The co-owner of a major Pentagon propaganda contractor publicly admitted Thursday that he was behind a series of websites used in an attempt to discredit two USA TODAY journalists who had reported on the contractor.
The online “misinformation campaign,” first reported last month, has raised questions about whether the Pentagon or its contractors had turned its propaganda operations against U.S. citizens. But Camille Chidiac, the minority owner of Leonie Industries and its former president, said he was responsible for the online activity and was operating independently of the company and the Pentagon.
Even before the stories ran, USA TODAY Pentagon reporter Tom Vanden Brook noticed that someone registered the site tomvandenbrook.com. Twitter and Facebook accounts were also registered in his name, and a Wikipedia entry and discussion group postings misrepresented his reporting on the West Virginia Sago Mine disaster.

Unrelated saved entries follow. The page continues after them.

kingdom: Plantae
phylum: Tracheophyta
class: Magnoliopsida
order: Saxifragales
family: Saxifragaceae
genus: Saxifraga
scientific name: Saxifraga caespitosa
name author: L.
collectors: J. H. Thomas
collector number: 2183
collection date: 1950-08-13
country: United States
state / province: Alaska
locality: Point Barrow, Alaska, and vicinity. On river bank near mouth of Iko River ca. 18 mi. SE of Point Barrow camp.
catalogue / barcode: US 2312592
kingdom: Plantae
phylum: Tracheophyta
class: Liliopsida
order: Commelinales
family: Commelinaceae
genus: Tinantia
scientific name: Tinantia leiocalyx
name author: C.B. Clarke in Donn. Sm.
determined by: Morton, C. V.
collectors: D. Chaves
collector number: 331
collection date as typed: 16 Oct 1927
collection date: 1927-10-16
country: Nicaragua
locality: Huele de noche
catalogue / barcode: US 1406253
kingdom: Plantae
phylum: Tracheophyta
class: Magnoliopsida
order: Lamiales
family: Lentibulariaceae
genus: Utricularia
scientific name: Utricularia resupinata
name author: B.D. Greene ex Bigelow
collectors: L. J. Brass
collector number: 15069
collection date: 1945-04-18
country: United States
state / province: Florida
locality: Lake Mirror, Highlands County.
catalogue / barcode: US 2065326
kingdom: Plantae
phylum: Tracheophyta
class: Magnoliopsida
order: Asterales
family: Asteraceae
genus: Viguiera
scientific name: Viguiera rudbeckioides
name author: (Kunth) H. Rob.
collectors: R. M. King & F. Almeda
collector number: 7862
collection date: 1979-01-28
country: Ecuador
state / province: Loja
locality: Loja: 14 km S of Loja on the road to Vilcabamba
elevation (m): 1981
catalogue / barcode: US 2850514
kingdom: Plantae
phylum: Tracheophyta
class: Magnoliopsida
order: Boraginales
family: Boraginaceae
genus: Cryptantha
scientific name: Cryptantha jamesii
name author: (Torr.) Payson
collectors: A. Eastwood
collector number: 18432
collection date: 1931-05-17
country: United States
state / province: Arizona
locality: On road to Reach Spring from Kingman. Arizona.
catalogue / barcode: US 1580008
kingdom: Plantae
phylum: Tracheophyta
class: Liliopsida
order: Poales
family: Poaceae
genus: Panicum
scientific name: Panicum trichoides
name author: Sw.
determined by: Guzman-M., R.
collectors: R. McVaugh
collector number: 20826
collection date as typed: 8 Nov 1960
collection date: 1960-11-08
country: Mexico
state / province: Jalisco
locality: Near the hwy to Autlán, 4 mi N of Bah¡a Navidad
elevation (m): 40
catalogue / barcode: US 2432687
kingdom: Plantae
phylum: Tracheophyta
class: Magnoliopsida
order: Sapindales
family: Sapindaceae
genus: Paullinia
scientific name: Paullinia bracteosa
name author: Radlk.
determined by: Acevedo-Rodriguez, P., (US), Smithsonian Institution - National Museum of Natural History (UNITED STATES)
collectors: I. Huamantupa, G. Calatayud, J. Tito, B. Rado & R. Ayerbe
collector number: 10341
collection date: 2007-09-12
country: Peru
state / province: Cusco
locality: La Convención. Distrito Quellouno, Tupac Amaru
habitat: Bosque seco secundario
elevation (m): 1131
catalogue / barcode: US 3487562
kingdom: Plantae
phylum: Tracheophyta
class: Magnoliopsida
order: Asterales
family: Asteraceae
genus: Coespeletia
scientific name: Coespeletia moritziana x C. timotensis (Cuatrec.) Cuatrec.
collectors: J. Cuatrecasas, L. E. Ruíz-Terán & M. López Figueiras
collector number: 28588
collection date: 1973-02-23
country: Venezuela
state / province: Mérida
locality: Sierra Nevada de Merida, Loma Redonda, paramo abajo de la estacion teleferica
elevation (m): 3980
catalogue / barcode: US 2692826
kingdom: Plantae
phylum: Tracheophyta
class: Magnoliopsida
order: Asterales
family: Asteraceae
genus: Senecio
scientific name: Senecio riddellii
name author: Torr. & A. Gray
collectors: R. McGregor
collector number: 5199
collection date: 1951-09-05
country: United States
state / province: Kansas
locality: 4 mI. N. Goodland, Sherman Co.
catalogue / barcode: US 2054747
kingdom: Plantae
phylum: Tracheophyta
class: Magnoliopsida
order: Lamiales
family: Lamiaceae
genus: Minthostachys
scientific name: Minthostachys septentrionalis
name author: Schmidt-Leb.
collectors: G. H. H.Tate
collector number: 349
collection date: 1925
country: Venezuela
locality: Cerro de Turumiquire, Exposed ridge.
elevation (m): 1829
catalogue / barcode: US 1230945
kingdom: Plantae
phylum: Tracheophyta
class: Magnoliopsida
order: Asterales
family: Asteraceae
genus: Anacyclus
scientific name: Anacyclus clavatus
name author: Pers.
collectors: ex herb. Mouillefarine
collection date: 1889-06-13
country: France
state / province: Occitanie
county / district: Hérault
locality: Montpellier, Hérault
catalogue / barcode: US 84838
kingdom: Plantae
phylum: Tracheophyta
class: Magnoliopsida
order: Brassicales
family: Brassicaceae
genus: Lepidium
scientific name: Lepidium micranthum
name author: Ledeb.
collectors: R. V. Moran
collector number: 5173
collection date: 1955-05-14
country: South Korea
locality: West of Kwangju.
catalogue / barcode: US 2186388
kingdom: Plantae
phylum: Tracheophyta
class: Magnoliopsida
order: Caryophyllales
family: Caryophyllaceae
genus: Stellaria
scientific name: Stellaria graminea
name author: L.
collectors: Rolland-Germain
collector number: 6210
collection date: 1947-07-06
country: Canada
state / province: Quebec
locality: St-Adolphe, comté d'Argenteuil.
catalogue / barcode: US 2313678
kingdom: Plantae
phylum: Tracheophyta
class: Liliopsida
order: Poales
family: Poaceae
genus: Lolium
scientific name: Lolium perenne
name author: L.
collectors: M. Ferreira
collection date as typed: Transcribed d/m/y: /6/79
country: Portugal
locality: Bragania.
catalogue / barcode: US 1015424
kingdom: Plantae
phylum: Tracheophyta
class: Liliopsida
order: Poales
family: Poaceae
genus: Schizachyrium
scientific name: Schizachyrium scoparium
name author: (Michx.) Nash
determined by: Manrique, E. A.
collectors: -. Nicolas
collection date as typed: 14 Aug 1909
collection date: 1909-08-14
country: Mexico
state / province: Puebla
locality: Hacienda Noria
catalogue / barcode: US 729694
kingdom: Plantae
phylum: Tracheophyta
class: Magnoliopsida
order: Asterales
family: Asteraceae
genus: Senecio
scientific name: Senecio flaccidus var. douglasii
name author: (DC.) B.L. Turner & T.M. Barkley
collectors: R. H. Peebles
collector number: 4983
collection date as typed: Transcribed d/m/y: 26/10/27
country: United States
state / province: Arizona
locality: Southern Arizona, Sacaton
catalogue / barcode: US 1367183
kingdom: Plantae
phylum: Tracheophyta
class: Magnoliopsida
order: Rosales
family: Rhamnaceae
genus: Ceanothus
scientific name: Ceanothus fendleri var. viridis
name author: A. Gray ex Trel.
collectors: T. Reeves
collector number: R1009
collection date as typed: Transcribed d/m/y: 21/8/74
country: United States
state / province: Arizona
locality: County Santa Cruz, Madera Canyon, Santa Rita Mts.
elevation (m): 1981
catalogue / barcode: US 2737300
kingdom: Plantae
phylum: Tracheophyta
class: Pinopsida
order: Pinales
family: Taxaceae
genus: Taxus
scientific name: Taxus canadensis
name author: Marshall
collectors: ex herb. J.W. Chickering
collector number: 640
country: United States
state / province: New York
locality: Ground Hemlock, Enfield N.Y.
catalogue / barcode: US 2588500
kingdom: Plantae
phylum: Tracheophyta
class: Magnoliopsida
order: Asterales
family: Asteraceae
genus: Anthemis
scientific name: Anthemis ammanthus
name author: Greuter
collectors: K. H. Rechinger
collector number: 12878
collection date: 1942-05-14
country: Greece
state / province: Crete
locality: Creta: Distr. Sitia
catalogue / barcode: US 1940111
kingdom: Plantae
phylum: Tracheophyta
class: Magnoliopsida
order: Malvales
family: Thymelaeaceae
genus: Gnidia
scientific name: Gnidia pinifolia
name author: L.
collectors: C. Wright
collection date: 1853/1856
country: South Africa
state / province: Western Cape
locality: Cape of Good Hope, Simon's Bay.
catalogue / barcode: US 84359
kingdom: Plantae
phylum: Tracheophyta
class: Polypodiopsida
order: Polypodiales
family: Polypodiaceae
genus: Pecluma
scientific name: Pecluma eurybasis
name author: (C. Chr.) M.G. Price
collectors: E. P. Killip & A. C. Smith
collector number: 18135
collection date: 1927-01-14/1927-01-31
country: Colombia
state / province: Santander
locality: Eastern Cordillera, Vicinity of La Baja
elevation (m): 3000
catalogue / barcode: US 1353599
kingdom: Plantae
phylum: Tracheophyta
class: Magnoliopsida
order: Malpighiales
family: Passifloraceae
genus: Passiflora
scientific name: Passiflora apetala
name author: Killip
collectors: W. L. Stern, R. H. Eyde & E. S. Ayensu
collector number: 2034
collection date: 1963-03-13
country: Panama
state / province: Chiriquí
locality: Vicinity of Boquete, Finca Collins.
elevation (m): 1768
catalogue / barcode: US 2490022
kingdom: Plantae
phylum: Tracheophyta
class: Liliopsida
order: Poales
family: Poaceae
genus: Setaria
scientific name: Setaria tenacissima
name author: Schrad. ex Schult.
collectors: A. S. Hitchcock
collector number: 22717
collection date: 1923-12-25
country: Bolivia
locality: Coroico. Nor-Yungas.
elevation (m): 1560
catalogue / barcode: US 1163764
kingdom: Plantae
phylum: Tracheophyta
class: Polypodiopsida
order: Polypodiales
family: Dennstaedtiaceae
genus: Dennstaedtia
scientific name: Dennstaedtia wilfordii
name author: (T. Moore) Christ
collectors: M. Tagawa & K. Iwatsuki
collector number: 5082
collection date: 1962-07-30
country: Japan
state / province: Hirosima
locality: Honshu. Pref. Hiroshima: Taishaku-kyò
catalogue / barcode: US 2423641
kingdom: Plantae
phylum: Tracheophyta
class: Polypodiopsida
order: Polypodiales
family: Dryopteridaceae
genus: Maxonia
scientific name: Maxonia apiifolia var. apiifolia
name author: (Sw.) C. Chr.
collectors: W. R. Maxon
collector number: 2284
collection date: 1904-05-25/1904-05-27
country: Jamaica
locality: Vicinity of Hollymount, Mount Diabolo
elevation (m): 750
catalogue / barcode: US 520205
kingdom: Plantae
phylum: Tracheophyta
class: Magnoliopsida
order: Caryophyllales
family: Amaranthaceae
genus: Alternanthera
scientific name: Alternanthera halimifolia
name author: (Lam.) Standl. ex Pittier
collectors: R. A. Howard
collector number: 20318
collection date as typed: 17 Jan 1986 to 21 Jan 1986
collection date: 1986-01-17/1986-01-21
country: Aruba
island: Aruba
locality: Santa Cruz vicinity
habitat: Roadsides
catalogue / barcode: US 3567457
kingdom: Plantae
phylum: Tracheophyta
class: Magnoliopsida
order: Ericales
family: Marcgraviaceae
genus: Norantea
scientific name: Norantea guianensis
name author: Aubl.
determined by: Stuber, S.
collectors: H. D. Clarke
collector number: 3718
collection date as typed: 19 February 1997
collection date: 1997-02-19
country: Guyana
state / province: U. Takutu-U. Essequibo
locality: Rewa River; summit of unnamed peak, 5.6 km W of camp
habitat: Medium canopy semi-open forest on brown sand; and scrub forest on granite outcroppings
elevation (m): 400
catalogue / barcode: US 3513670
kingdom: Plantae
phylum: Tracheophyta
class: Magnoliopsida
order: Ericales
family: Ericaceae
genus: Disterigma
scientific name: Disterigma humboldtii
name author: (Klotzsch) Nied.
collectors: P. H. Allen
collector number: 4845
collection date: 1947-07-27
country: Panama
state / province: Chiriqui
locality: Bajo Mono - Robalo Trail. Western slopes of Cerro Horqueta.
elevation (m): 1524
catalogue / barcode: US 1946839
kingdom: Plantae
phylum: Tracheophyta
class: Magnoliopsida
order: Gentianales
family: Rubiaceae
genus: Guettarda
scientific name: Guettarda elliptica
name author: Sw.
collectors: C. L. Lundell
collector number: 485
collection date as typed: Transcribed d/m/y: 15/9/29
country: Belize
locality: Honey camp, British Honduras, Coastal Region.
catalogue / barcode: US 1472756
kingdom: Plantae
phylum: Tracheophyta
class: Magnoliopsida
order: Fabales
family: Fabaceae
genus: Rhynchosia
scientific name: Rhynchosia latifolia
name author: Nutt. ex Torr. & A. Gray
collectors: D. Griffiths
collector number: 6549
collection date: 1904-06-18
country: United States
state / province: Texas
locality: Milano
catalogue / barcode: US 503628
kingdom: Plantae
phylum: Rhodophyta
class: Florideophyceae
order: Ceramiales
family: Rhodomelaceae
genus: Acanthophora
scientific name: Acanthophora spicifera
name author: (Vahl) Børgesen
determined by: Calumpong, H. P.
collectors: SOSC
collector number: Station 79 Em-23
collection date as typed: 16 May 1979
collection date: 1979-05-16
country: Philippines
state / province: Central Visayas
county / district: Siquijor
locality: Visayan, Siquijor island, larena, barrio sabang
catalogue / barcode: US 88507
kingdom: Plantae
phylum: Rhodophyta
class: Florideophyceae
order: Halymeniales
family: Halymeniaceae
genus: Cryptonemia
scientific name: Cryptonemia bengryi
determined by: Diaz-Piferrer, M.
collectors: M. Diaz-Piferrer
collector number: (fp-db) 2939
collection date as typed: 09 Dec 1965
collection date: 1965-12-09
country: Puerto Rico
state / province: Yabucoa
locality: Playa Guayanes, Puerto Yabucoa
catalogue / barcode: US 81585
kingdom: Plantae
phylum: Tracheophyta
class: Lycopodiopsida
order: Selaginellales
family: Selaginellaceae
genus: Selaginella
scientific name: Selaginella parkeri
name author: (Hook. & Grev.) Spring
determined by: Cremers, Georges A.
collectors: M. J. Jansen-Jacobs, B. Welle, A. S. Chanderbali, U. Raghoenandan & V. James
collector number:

Chidiac said he clearly labeled the websites as “fan sites” of Vanden Brook and his editor, Ray Locker, but said comments on the websites “quickly degenerated from legitimate criticism to immature and irrelevant rhetoric by unknown users.”
Chidiac’s attorney said the Twitter and Wikipedia entries were created by someone else with “absolutely no relationship or connection with Leonie Industries,” whom he did not name. One online reputation expert, Andy Beal, said the effort appeared to be coordinated and called it a “sophisticated reputation attack.”
The distribution of federally funded propaganda for domestic targets could be a violation of a federal law prohibiting the Defense Department from spending money for “propaganda purposes within the United States.” The company said no federal funds were used.